XG-1541 Weird Boot Behavior and Changing FSCK Messages
-
We're running an XG-1541 and I came into the office to find it had not recovered from a scheduled reboot. When I got in in the morning it was offline and when I checked at the KVM it had a Blank screen, no messages, no response to input. I restarted it and noted that the "Intel Boot Agent" screen reset numerous times before it moved on to the standard boot loader. The Intel Boot agent message appears at the top it then below it "press "ctrl-s" to enter setup" appears, the message to enter setup disappears, then the Intel boot agent message does, the screen goes black then the whole thing repeats. It did this 5 or 6 times before continuing.
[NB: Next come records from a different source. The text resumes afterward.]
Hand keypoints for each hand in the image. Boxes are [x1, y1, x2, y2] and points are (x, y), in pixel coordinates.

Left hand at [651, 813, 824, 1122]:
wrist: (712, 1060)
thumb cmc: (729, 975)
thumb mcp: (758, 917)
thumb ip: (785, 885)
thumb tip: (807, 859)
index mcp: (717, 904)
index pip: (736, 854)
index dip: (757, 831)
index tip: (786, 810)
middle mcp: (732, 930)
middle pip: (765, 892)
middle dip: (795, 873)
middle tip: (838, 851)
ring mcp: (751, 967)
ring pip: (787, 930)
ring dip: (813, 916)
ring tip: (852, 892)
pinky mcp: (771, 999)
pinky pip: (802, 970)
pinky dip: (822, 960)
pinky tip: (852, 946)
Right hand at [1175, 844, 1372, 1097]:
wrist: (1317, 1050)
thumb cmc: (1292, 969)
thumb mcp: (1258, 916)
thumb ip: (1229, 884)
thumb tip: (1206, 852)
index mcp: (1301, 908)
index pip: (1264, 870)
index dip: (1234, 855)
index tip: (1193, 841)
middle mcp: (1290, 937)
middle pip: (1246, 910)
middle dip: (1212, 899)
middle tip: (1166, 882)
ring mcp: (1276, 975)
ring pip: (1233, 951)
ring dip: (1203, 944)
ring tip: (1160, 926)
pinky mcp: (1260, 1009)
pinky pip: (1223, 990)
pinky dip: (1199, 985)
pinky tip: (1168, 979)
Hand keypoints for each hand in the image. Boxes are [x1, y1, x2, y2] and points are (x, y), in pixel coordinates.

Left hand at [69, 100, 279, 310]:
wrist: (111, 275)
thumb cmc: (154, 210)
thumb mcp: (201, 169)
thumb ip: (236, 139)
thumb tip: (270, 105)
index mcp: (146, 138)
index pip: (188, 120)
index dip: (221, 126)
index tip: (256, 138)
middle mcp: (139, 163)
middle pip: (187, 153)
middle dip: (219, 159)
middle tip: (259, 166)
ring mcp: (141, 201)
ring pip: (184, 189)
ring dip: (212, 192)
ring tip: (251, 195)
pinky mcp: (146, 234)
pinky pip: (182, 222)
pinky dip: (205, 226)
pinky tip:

Once it got into the menu I went to the shell and ran a FSCK and got a bunch of errors, however not being a BSD/*NIX admin I am unfamiliar with FSCK output I'm not sure how serious they are. I rebooted into single user and ran it again to repair, it marked the drive clean. Rebooted back to normal mode and again multiple errors. The boot behavior was the same each time, resetting at the Intel boot agent message multiple times. The output from FSCK varies, if i run it several times in a row I will frequently get different messages, I've included a couple below:
UNEXPECTED SOFT UPDATE INCONSISTENCY
** Last Mounted on /
** Root file system
** Phase 1 - Check Blocks and Sizes
** Phase 2 - Check Pathnames
** Phase 3 - Check Connectivity
** Phase 4 - Check Reference Counts
UNREF FILE I=4333827 OWNER=root MODE=100666
SIZE=0 MTIME=Sep 25 07:42 2019
CLEAR? no** Phase 5 - Check Cyl groups
208838 files, 3777527 used, 16479844 free (462412 frags, 2002179 blocks, 2.3% fragmentation)And run immediately after that I get:
SETTING DIRTY FLAG IN READ_ONLY MODE
UNEXPECTED SOFT UPDATE INCONSISTENCY
** Last Mounted on /
** Root file system
** Phase 1 - Check Blocks and Sizes
INCORRECT BLOCK COUNT I=4333845 (8 should be 0)
CORRECT? noINCORRECT BLOCK COUNT I=4333846 (408 should be 0)
CORRECT? no** Phase 2 - Check Pathnames
** Phase 3 - Check Connectivity
** Phase 4 - Check Reference Counts
UNREF FILE I=4333827 OWNER=root MODE=100666
SIZE=0 MTIME=Sep 25 07:42 2019
CLEAR? no** Phase 5 - Check Cyl groups
FREE BLK COUNT(S) WRONG IN SUPERBLK
SALVAGE? noSUMMARY INFORMATION BAD
SALVAGE? noBLK(S) MISSING IN BIT MAPS
SALVAGE? no208838 files, 3777470 used, 16479792 free (462408 frags, 2002173 blocks, 2.3% fragmentation)
The hard drive is the Intel 53x and Pro 2500 Series SSD that shipped with the system and still passes SMART tests, but this seems like it could be failing to me. The boot agent could have problems with the hard drive causing it to loop temporarily.
I'm going to get a new drive and attempt to clone it. But before that are there any other recommended diagnostics I should run?
-
i don't think it's anything serius from the fsck log
when you reboot to single user mode launch
fsck -y /
multiple times even if it tell you that the file system is clean
at least run it 5 / 6 times
this could happen after a blackoutbut there could be a worse problem from the KVM
-
I'll try that tomorrow morning when I get in and can take it offline, Thanks.
Is the stutter at the Intel boot agent normal for this model? I don't remember noticing it do so before.
-
No that does not sounds like the normal boot output.
If running fsck multiple times from single user mode does not correct it I would open a ticket with us. https://go.netgate.com
Steve
-
Yeah no change. Booted single user and ran FSCK about 20 times it would say clean each time but rebooted and tried from the shell only to get an SU+J error and a long list of incorrect block counts right away. I"ll open a ticket, thanks everyone.